Originaltitel: What a Man
Genre: Komödie
Regie: Matthias Schweighöfer
Hauptdarsteller: Matthias Schweighöfer, Sibel Kekilli
Laufzeit: Ca. 95 Minuten
Label: Twentieth Century Fox
FSK 12

What a Man  23.09.2011 von Crazyorange

Wenn wir zurückblicken auf erfolgreiche deutsche Kinofilme in den letzten Jahren, kommen „Keinohrhasen“, „Friendship“ oder auch „Zweiohrküken“ ins Gedächtnis. Immer mit von der Partie ist dabei Matthias Schweighöfer. Angefangen als Nebendarsteller rückt er mittlerweile immer mehr in den Mittelpunkt. „What a Man“ heißt seine neueste Produktion, welche auf Ideen und wirklichen Erlebnissen von Schweighöfer und dem mitwirkenden Drehbuchautoren Doron Wisotzky beruhen.

 

Alex Nowak ist 30 Jahre alt, Grundschullehrer und führt eine glückliche Beziehung mit seiner Freundin Carolin – glaubt er zumindest! Nach langen Jahren ihrer Beziehung kommt Alex dahinter, dass ihn Carolin mit ihrem Nachbarn, dem muskulösen Fotografen Jens, betrogen hat. Alex wird darauf promt von Carolin aus der gemeinsamen Wohnung geworfen und steht auf der Straße. Er sucht Trost bei Nele, die er schon seit der Grundschule kennt und die seine beste Freundin ist. Bei ihr kann er vorerst wohnen und wieder Fuß fassen. In endlosen Gesprächen und Diskussionen mit Nele und Okke, seinem Kumpel, will Alex dem Ende seiner Beziehung auf den Grund gehen. Die drei stehen vor der Frage, wann ein Mann ein richtiger Mann ist. Klärungsversuche erfolgen auf die unterschiedlichsten Arten und Weisen, von einem Besuch beim Baumfällkommando bis hin zu lässigen Moves in der Disco. Währenddessen kommen sich Alex und Nele immer näher und entdecken ihre Liebe zueinander, die jedoch nur schwer einzugestehen ist.
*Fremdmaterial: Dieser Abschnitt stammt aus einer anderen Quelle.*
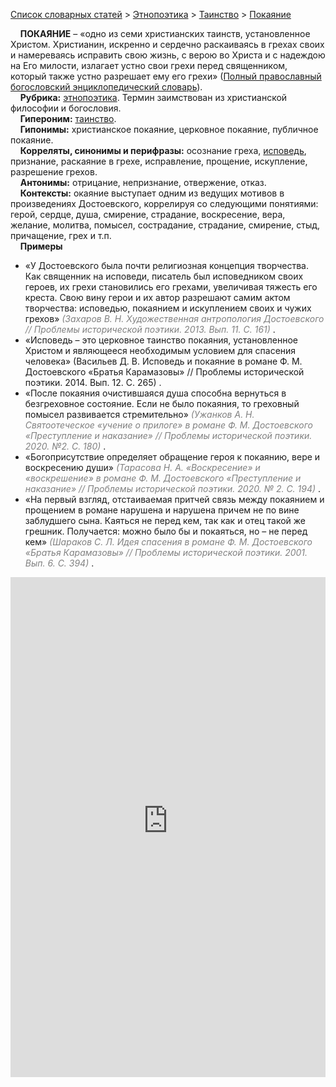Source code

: <style>
st { color: Gray;
  font-style: italic;}
</style>

[Список словарных статей](https://thesaurus-dostoevsky.github.io/Thesaurus/) > [Этнопоэтика](ethnopoe.md) > [Таинство](таинство.md) > [Покаяние](покаяние.md) 

&nbsp;&nbsp;&nbsp;&nbsp;**ПОКАЯНИЕ** – «одно из семи христианских таинств, установленное Христом. Христианин, искренно и сердечно раскаиваясь в грехах своих и намереваясь исправить свою жизнь, с верою во Христа и с надеждою на Его милости, излагает устно свои грехи перед священником, который также устно разрешает ему его грехи» ([Полный православный богословский энциклопедический словарь](https://azbyka.ru/)).  
&nbsp;&nbsp;&nbsp;&nbsp;**Рубрика:** [этнопоэтика](ethnopoe.md). Термин заимствован из христианской философии и богословия.  
&nbsp;&nbsp;&nbsp;&nbsp;**Гипероним:** [таинство](таинство.md).  
&nbsp;&nbsp;&nbsp;&nbsp;**Гипонимы:** христианское покаяние, церковное покаяние, публичное покаяние.  
&nbsp;&nbsp;&nbsp;&nbsp;**Корреляты, синонимы и перифразы:** осознание греха, [исповедь](исповедь.md), признание, раскаяние в грехе, исправление, прощение, искупление, разрешение грехов.  
&nbsp;&nbsp;&nbsp;&nbsp;**Антонимы:** отрицание, непризнание, отвержение, отказ.  
&nbsp;&nbsp;&nbsp;&nbsp;**Контексты:** окаяние выступает одним из ведущих мотивов в произведениях Достоевского, коррелируя  со следующими понятиями: герой, сердце, душа, смирение, страдание, воскресение, вера, желание, молитва, помысел, сострадание, страдание, смирение, стыд, причащение, грех и т.п.  <br>
&nbsp;&nbsp;&nbsp;&nbsp;**Примеры**  
* «У Достоевского была почти религиозная концепция творчества. Как священник на  исповеди, писатель был исповедником своих героев, их грехи становились его грехами, увеличивая тяжесть его креста. Свою вину герои и их автор разрешают самим актом творчества: исповедью, покаянием и искуплением своих и чужих грехов»  <st>(Захаров В. Н. Художественная антропология Достоевского // Проблемы исторической поэтики. 2013. Вып. 11. С. 161) </st>.
* «Исповедь – это церковное таинство покаяния, установленное Христом и являющееся необходимым условием для спасения человека» (Васильев Д. В. Исповедь и покаяние в романе Ф. М.  Достоевского «Братья Карамазовы» // Проблемы исторической поэтики. 2014. Вып. 12. С. 265) </st>.
* «После покаяния очистившаяся душа способна вернуться в безгреховное состояние. Если не было покаяния, то греховный помысел развивается стремительно»  <st>(Ужанков А. Н. Святоотеческое «учение о прилоге» в романе Ф. М. Достоевского «Преступление и наказание» // Проблемы исторической поэтики. 2020. №2. С. 180) </st>.
* «Богоприсутствие определяет обращение героя к покаянию, вере и воскресению души»  <st>(Тарасова Н. А. «Воскресение» и «воскрешение» в романе Ф. М. Достоевского «Преступление и наказание» // Проблемы исторической поэтики. 2020. № 2. С. 194) </st>.
* «На первый взгляд, отстаиваемая притчей связь между покаянием и прощением в романе нарушена и нарушена причем не по вине заблудшего сына. Каяться не перед кем, так как и отец такой же грешник. Получается: можно было бы и покаяться, но – не перед кем»  <st>(Шараков С. Л. Идея спасения в романе Ф. М. Достоевского «Братья Карамазовы» // Проблемы исторической поэтики. 2001. Вып. 6. С. 394) </st>.
<iframe src="https://thesaurus-dostoevsky.github.io/nk/покаяние.html" style="border:0px;width:100%;height:800px" allowfullscreen="true" webkitallowfullscreen="true" mozallowfullscreen="true">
„What a Man“ wurde an nur 34 Tagen in Frankfurt am Main gedreht. Matthias Schweighöfer wollte damit eine deutsche Metropole in den Vordergrund rücken, welche es nicht allzu oft zu sehen gibt. Zudem hat Eurovision-Siegerin Lena eigens für den Film eine neue Version von Linda Lyndells „What a Man“ eingespielt. Marlon Roudettes Lied „New Age“, welches bereits im Vorfeld veröffentlicht wurde, erreichte zudem den ersten Platz in den Charts. Diese Songs und viele andere befinden sich auf dem Soundtrack Album, welches bereits im Handel erhältlich ist.

 


Das Fazit von: Crazyorange

Crazyorange

Wer auf den Humor von Matthias Schweighöfer steht, muss diesen Streifen gesehen haben! Die ulkigen Sprüche gefolgt von peinlichen Situationen und Mitgefühl erregenden Szenen ziehen den Zuschauer sofort in ihren Bann und lassen ihn mitfiebern. Dabei kommen zahllose Klischees der Männerwelt zum Vorschein, über die herzhaft gelacht werden kann. Ich kann diesen Film nur empfehlen, egal ob für den Kinobesuch mit Freundinnen oder aber auch dem Freund!